確かに、言われてみればシェラも同じ立場だったら、無理に起こしたりはしないだろう。
「それもそうか……。……ところで、フロイド先輩はどうしてここに?」
「オレぇ?オレは小エビちゃんのお見舞いー。ウチの小魚ちゃんがごめんねぇ。後で絞めとく」
「あぁ、ディスクを放ったのってオクタヴィネルの人だったんですね……。いえ、事故なんで絞めるのはやめてあげてください」
上機嫌な笑顔が急に物騒なものに変わったフロイドを、シェラは冷静に宥める。
「そ、そーっすよ!フロイド先輩、あいつ気絶してるシェラにずっと平謝りしてたから、許してやってくださいって」
「シェラも大事には至りませんでしたし……!」
不穏な雰囲気を醸し出し始めたフロイドを宥めるシェラを、エースとデュースがフォローするのはもうお約束の流れだった。
しかし今日はそこにひとり足りなかった。
「グリムは?」
「ああ、グリムならシェラの監視の目が無いことを良いことに6時限目の魔法史爆睡してたから、今トレイン先生に捕まってる」
「なにをやってるの……」
やれやれ、とシェラは眉間を押さえる。別の意味で頭が痛い。
体力育成の後で眠くなるのも分かるが、せめてうたた寝くらい留めておくか、バレないようにしてほしい。

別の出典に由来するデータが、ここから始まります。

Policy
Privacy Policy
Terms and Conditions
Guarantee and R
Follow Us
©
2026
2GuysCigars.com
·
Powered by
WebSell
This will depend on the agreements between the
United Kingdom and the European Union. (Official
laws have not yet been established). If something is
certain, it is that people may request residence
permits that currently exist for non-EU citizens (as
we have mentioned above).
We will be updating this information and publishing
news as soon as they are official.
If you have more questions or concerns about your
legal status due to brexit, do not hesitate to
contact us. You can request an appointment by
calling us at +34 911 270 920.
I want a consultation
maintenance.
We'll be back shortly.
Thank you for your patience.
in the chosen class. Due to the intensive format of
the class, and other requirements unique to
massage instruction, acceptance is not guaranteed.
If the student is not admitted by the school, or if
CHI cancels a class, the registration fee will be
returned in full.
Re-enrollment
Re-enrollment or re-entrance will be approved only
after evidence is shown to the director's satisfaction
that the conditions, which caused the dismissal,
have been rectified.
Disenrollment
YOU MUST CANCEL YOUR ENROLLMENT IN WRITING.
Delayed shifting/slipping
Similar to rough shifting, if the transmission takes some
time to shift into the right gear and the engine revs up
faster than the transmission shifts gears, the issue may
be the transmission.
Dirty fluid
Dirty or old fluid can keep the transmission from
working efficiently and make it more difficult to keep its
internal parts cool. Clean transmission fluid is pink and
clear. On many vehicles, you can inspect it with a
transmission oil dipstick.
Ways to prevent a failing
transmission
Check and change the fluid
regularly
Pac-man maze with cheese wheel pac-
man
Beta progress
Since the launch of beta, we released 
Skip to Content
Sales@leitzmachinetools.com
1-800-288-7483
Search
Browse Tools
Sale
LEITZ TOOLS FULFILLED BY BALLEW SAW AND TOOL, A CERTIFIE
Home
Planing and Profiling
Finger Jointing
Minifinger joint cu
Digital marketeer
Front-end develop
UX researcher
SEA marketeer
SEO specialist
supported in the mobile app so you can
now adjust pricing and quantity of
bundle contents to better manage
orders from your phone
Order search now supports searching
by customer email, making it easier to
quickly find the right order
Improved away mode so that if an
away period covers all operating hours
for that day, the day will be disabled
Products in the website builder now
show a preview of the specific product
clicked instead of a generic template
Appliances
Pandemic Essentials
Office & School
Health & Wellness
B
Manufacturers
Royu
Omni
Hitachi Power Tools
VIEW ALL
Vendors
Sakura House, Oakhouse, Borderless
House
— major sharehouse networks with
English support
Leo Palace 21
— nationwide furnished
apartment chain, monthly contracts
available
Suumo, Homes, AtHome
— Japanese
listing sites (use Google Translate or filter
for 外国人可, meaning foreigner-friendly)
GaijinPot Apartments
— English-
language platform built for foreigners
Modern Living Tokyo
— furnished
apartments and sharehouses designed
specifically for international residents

グリムの授業態度が悪いと、後で小言を言われるのは保護者的立ち位置のシェラなのだ。
シェラは深い溜息をつくと、椅子に座っていたフロイドがベッドに腰を下ろした。
顔にかかる髪をフロイドは指先で払うと、心配そうにシェラの顔を見つめる。
「小エビちゃん、なんか元気ないね。痛いの?」
「……痛いですね。結構思いっきり当たったみたいです」
元気がない、そう言われてシェラの脳裏に浮かんだのは、先程まで見ていた夢。
しかしそうとは言わずに、シェラは元気がないことを怪我のせいにする。
真っ赤な嘘というわけではない。事実、ディスクが直撃した頭は少し動くだけでずきずきと痛む。
ただ、今のシェラは頭よりも胸が痛かった。